**** Data for processing ****
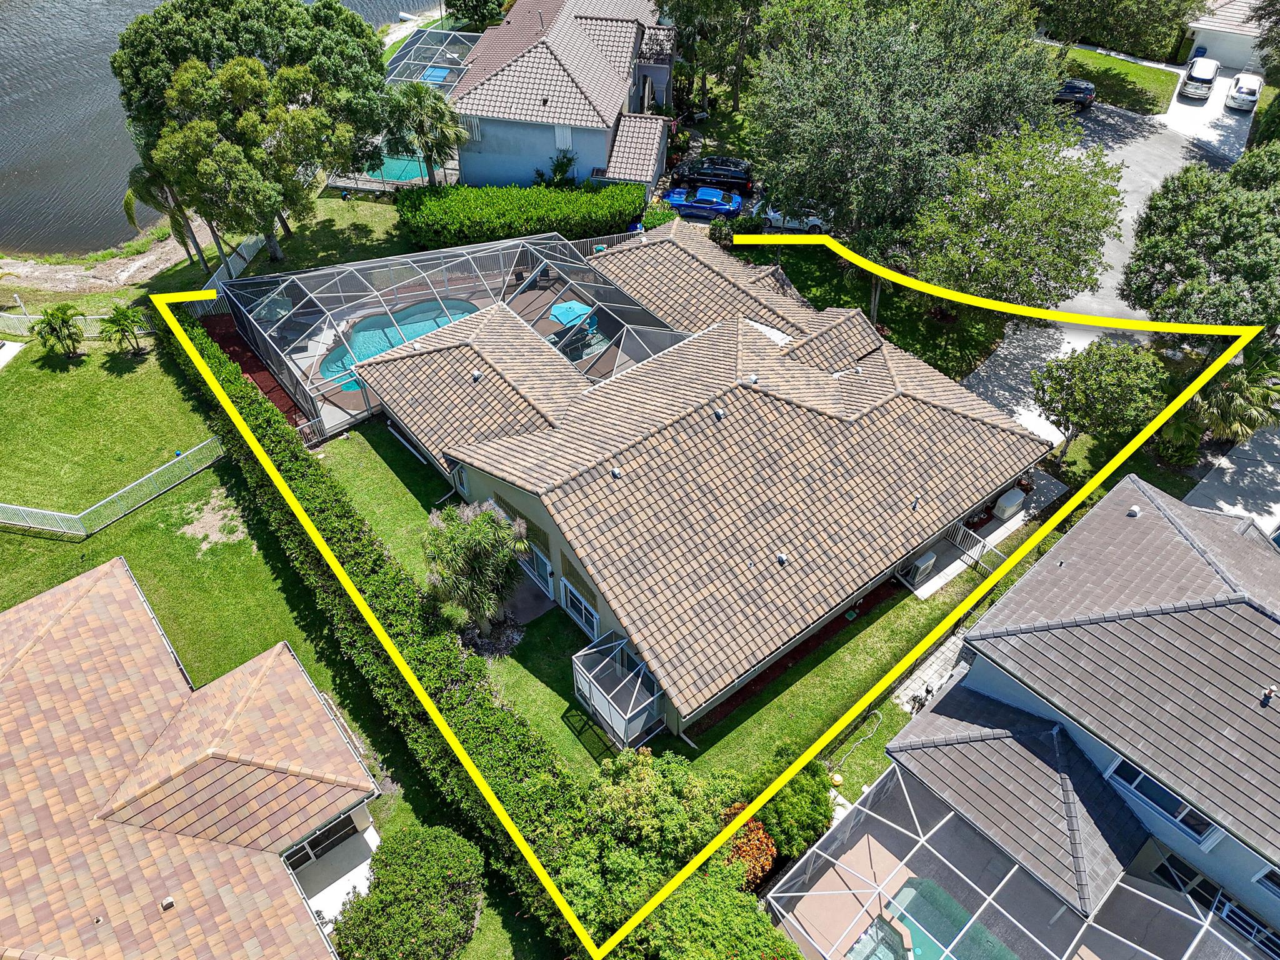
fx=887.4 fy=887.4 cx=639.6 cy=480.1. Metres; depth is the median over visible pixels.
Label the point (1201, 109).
driveway
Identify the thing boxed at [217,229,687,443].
pool enclosure
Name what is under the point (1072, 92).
black car
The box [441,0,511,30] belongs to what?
tree
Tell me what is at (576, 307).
patio umbrella
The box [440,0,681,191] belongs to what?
house
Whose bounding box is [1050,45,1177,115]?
lawn
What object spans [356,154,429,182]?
swimming pool
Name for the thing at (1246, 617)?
house
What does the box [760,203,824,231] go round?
white car
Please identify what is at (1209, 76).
white car
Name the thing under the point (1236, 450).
driveway
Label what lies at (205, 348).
hedge
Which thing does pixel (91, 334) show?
fence
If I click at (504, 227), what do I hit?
hedge
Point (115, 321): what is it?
palm tree
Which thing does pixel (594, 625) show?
window
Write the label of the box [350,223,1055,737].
house
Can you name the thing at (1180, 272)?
tree
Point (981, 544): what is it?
metal railing
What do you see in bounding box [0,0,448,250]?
lake
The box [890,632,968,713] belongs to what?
walkway
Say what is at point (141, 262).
sandy shore
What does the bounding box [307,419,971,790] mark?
lawn
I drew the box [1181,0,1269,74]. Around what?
garage
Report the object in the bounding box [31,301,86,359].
palm tree
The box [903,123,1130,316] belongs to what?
tree
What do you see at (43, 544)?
lawn
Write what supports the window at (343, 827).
in the house at (123, 571)
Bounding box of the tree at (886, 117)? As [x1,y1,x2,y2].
[743,0,1059,307]
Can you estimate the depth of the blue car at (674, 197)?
46.99 m
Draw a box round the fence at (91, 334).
[0,310,153,338]
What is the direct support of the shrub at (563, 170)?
on the ground
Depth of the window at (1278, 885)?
19.32 m
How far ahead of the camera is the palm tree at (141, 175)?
40.23 m
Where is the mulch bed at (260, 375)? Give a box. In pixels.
[199,308,309,431]
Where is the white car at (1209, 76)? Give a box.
[1178,55,1221,100]
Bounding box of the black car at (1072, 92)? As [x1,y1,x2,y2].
[1053,76,1096,109]
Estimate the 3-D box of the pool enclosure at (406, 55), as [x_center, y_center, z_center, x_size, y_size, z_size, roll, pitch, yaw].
[-12.779,-25.159,56.315,6.444,3.317,6.381,-31,52,-29]
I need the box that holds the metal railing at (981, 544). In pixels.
[943,520,1003,571]
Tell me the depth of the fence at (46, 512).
32.23 m
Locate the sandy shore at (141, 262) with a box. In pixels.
[0,225,201,298]
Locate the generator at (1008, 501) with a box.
[991,487,1026,520]
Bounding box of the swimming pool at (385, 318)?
[315,296,478,385]
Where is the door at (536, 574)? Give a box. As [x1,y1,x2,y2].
[517,540,556,600]
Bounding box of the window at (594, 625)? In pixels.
[561,578,600,639]
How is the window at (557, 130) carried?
in the house at (594, 146)
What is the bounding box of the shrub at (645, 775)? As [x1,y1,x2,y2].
[563,748,738,942]
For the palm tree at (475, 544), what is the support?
on the lawn at (367, 493)
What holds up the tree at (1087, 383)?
on the ground
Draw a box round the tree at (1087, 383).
[1030,338,1172,456]
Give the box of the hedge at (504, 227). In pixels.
[391,181,647,251]
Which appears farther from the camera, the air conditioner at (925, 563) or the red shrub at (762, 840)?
the air conditioner at (925, 563)
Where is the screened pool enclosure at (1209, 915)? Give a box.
[765,755,1255,959]
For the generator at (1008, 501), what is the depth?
32.29 m
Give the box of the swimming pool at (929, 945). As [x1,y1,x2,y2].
[861,876,1021,959]
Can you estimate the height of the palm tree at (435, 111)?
6.370 m
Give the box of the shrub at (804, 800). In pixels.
[735,746,834,866]
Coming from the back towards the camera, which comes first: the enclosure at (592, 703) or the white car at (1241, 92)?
the white car at (1241, 92)
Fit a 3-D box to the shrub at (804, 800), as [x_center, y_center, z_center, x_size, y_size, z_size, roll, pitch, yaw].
[3.928,8.757,24.046,2.958,2.838,2.909,-31,52,-29]
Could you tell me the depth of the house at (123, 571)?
22.46 m
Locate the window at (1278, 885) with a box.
[1251,865,1279,896]
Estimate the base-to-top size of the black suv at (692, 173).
1.708 m
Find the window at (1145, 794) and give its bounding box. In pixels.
[1106,756,1217,841]
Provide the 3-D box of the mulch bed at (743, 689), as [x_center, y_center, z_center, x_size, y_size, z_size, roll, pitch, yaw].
[5.002,5.132,28.621,9.644,0.151,1.996,-31,52,-29]
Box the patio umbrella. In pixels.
[549,299,592,326]
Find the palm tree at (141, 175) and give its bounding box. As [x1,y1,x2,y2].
[122,160,209,268]
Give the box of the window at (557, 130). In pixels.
[554,125,572,148]
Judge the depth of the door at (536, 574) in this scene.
29.35 m
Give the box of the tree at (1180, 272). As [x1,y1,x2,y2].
[1120,141,1279,330]
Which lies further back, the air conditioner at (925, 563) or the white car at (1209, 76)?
the white car at (1209, 76)
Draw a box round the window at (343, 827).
[285,811,361,868]
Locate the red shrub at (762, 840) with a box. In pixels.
[717,805,778,890]
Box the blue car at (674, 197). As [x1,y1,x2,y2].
[665,186,744,220]
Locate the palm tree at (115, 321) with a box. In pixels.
[98,303,146,356]
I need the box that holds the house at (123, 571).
[0,552,386,959]
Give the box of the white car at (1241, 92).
[1225,71,1263,111]
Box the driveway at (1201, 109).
[1155,65,1253,163]
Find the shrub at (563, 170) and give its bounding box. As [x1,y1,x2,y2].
[538,148,577,187]
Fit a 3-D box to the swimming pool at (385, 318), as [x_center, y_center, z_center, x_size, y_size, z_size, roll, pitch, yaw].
[-10.447,-5.911,38.658,6.278,0.961,4.023,-31,52,-29]
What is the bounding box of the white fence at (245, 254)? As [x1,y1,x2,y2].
[203,231,266,288]
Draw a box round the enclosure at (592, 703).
[571,633,666,750]
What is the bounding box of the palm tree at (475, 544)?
[420,501,529,633]
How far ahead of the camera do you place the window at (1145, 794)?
20.67 m
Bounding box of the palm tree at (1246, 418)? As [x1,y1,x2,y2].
[1193,348,1279,444]
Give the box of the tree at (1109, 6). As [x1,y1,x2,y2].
[1034,0,1203,60]
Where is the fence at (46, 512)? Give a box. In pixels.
[0,434,226,541]
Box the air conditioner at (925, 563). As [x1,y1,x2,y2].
[903,549,937,584]
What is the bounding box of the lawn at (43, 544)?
[0,316,558,959]
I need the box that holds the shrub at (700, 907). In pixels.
[622,863,803,959]
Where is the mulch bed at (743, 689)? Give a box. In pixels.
[676,578,897,738]
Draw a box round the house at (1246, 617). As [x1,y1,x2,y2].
[859,472,1279,959]
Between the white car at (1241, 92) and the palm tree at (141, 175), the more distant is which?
the white car at (1241, 92)
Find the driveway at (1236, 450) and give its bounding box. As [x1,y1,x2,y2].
[1181,420,1279,537]
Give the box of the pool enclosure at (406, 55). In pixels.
[383,26,478,90]
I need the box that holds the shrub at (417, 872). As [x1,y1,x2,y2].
[330,821,486,959]
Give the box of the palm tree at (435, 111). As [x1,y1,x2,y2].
[380,83,468,185]
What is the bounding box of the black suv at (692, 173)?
[667,155,753,192]
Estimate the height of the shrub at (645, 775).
4.850 m
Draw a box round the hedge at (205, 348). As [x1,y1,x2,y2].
[166,298,592,954]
****
▶ _Work to be completed_: Please repeat all of the data exactly as it stands, leaving the pictures out.

▶ _Finished exercise_:
fx=887.4 fy=887.4 cx=639.6 cy=480.1. Metres; depth is the median over visible pixels.
Label the point (1201, 109).
driveway
Identify the thing boxed at [217,229,687,443].
pool enclosure
Name what is under the point (1072, 92).
black car
The box [441,0,511,30] belongs to what?
tree
Tell me what is at (576, 307).
patio umbrella
The box [440,0,681,191] belongs to what?
house
Whose bounding box is [1050,45,1177,115]?
lawn
What object spans [356,154,429,182]?
swimming pool
Name for the thing at (1246, 617)?
house
What does the box [760,203,824,231] go round?
white car
Please identify what is at (1209, 76).
white car
Name the thing under the point (1236, 450).
driveway
Label what lies at (205, 348).
hedge
Which thing does pixel (91, 334) show?
fence
If I click at (504, 227), what do I hit?
hedge
Point (115, 321): what is it?
palm tree
Which thing does pixel (594, 625) show?
window
Write the label of the box [350,223,1055,737].
house
Can you name the thing at (1180, 272)?
tree
Point (981, 544): what is it?
metal railing
What do you see in bounding box [0,0,448,250]?
lake
The box [890,632,968,713] belongs to what?
walkway
Say what is at point (141, 262).
sandy shore
What does the bounding box [307,419,971,790] mark?
lawn
I drew the box [1181,0,1269,74]. Around what?
garage
Report the object in the bounding box [31,301,86,359].
palm tree
The box [903,123,1130,316] belongs to what?
tree
What do you see at (43, 544)?
lawn
Write what supports the window at (343, 827).
in the house at (123, 571)
Bounding box of the tree at (886, 117)? As [x1,y1,x2,y2].
[743,0,1059,307]
Can you estimate the depth of the blue car at (674, 197)?
46.99 m
Draw a box round the fence at (91, 334).
[0,310,153,338]
What is the direct support of the shrub at (563, 170)?
on the ground
Depth of the window at (1278, 885)?
19.32 m
How far ahead of the camera is the palm tree at (141, 175)?
40.23 m
Where is the mulch bed at (260, 375)? Give a box. In pixels.
[199,308,309,431]
Where is the white car at (1209, 76)? Give a box.
[1178,55,1221,100]
Bounding box of the black car at (1072, 92)? As [x1,y1,x2,y2].
[1053,76,1096,109]
Estimate the 3-D box of the pool enclosure at (406, 55), as [x_center, y_center, z_center, x_size, y_size, z_size, roll, pitch, yaw].
[-12.779,-25.159,56.315,6.444,3.317,6.381,-31,52,-29]
I need the box that holds the metal railing at (981, 544). In pixels.
[943,520,1003,571]
Tell me the depth of the fence at (46, 512).
32.23 m
Locate the sandy shore at (141, 262) with a box. In pixels.
[0,225,201,298]
Locate the generator at (1008, 501) with a box.
[991,487,1026,520]
Bounding box of the swimming pool at (385, 318)?
[315,296,478,385]
Where is the door at (536, 574)? Give a box. As [x1,y1,x2,y2].
[517,540,556,600]
Bounding box of the window at (594, 625)? In pixels.
[561,578,600,639]
How is the window at (557, 130) carried?
in the house at (594, 146)
What is the bounding box of the shrub at (645, 775)? As [x1,y1,x2,y2].
[563,748,738,942]
For the palm tree at (475, 544), what is the support?
on the lawn at (367, 493)
What holds up the tree at (1087, 383)?
on the ground
Draw a box round the tree at (1087, 383).
[1030,338,1172,456]
Give the box of the hedge at (504, 227). In pixels.
[391,181,647,251]
Which appears farther from the camera, the air conditioner at (925, 563) or the red shrub at (762, 840)?
the air conditioner at (925, 563)
Where is the screened pool enclosure at (1209, 915)? Give a box.
[765,755,1255,959]
For the generator at (1008, 501), what is the depth?
32.29 m
Give the box of the swimming pool at (929, 945). As [x1,y1,x2,y2].
[861,876,1021,959]
Can you estimate the height of the palm tree at (435, 111)?
6.370 m
Give the box of the shrub at (804, 800). In pixels.
[735,746,834,866]
Coming from the back towards the camera, which comes first: the enclosure at (592, 703) or the white car at (1241, 92)?
the white car at (1241, 92)
Fit a 3-D box to the shrub at (804, 800), as [x_center, y_center, z_center, x_size, y_size, z_size, roll, pitch, yaw].
[3.928,8.757,24.046,2.958,2.838,2.909,-31,52,-29]
Could you tell me the depth of the house at (123, 571)?
22.46 m
Locate the window at (1278, 885) with a box.
[1251,865,1279,896]
Estimate the base-to-top size of the black suv at (692, 173).
1.708 m
Find the window at (1145, 794) and give its bounding box. In pixels.
[1106,756,1217,841]
Provide the 3-D box of the mulch bed at (743, 689), as [x_center, y_center, z_center, x_size, y_size, z_size, roll, pitch, yaw].
[5.002,5.132,28.621,9.644,0.151,1.996,-31,52,-29]
Box the patio umbrella. In pixels.
[549,299,592,326]
Find the palm tree at (141, 175) and give its bounding box. As [x1,y1,x2,y2].
[122,160,209,268]
Give the box of the window at (557, 130). In pixels.
[554,125,572,148]
Judge the depth of the door at (536, 574) in this scene.
29.35 m
Give the box of the tree at (1180, 272). As [x1,y1,x2,y2].
[1120,141,1279,330]
Which lies further back, the air conditioner at (925, 563) or the white car at (1209, 76)?
the white car at (1209, 76)
Draw a box round the window at (343, 827).
[285,811,361,868]
Locate the red shrub at (762, 840) with a box. In pixels.
[717,805,778,890]
Box the blue car at (674, 197). As [x1,y1,x2,y2].
[665,186,744,220]
Locate the palm tree at (115, 321) with a box. In pixels.
[98,303,146,356]
I need the box that holds the house at (123, 571).
[0,552,386,959]
Give the box of the white car at (1241, 92).
[1225,71,1263,111]
Box the driveway at (1201, 109).
[1155,65,1253,163]
Find the shrub at (563, 170) and give its bounding box. As [x1,y1,x2,y2].
[538,148,577,187]
Fit a 3-D box to the swimming pool at (385, 318), as [x_center, y_center, z_center, x_size, y_size, z_size, roll, pitch, yaw].
[-10.447,-5.911,38.658,6.278,0.961,4.023,-31,52,-29]
What is the bounding box of the white fence at (245, 254)? As [x1,y1,x2,y2].
[203,231,266,288]
Draw a box round the enclosure at (592, 703).
[571,633,666,750]
What is the bounding box of the palm tree at (475, 544)?
[420,501,529,633]
How far ahead of the camera do you place the window at (1145, 794)?
20.67 m
Bounding box of the palm tree at (1246, 418)? As [x1,y1,x2,y2].
[1193,348,1279,444]
Give the box of the tree at (1109, 6). As [x1,y1,x2,y2].
[1034,0,1203,60]
Where is the fence at (46, 512)? Give a box. In pixels.
[0,434,226,541]
Box the air conditioner at (925, 563). As [x1,y1,x2,y2].
[903,549,937,584]
What is the bounding box of the lawn at (43, 544)?
[0,316,558,959]
I need the box that holds the shrub at (700, 907). In pixels.
[622,863,803,959]
Where is the mulch bed at (743, 689)? Give a box. In pixels.
[676,578,897,738]
Draw a box round the house at (1246, 617). As [x1,y1,x2,y2].
[859,472,1279,959]
Between the white car at (1241, 92) and the palm tree at (141, 175), the more distant is which?
the white car at (1241, 92)
Find the driveway at (1236, 450) and give its bounding box. As [x1,y1,x2,y2].
[1181,420,1279,537]
Give the box of the pool enclosure at (406, 55). In pixels.
[383,26,478,90]
I need the box that holds the shrub at (417, 872). As [x1,y1,x2,y2].
[330,821,486,959]
Give the box of the palm tree at (435, 111). As [x1,y1,x2,y2].
[380,83,468,185]
What is the bounding box of the black suv at (692, 173)?
[667,155,753,192]
Estimate the height of the shrub at (645, 775).
4.850 m
Draw a box round the hedge at (205, 348). As [x1,y1,x2,y2].
[166,298,592,954]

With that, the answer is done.